> **WHAT THE TASK REQUIRES**
Reproduce every line of text in the records below without any change, omitting the pictures.

──────── INFORMATION PROVIDED

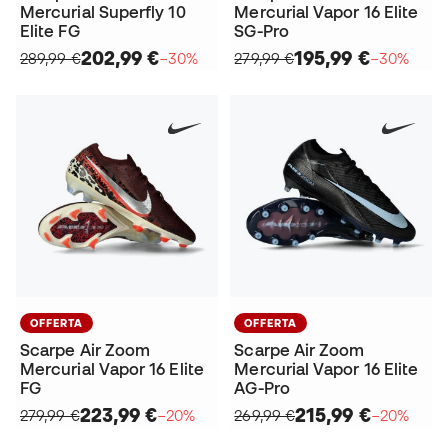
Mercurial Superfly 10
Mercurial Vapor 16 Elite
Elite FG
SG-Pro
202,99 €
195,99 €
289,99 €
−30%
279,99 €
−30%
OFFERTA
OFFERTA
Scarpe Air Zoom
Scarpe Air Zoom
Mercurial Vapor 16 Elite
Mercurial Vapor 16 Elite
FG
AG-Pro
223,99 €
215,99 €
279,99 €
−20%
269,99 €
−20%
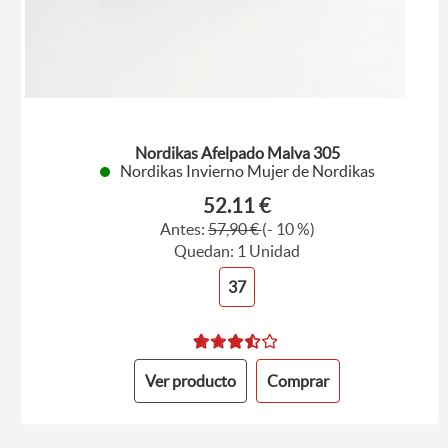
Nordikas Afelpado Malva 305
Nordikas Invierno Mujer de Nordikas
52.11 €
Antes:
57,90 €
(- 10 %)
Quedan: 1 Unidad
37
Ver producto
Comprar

────────────────

> **EXPECTED ANSWER**
Mercurial Superfly 10
Mercurial Vapor 16 Elite
Elite FG
SG-Pro
202,99 €
195,99 €
289,99 €
−30%
279,99 €
−30%
OFFERTA
OFFERTA
Scarpe Air Zoom
Scarpe Air Zoom
Mercurial Vapor 16 Elite
Mercurial Vapor 16 Elite
FG
AG-Pro
223,99 €
215,99 €
279,99 €
−20%
269,99 €
−20%
Nordikas Afelpado Malva 305
Nordikas Invierno Mujer de Nordikas
52.11 €
Antes:
57,90 €
(- 10 %)
Quedan: 1 Unidad
37
Ver producto
Comprar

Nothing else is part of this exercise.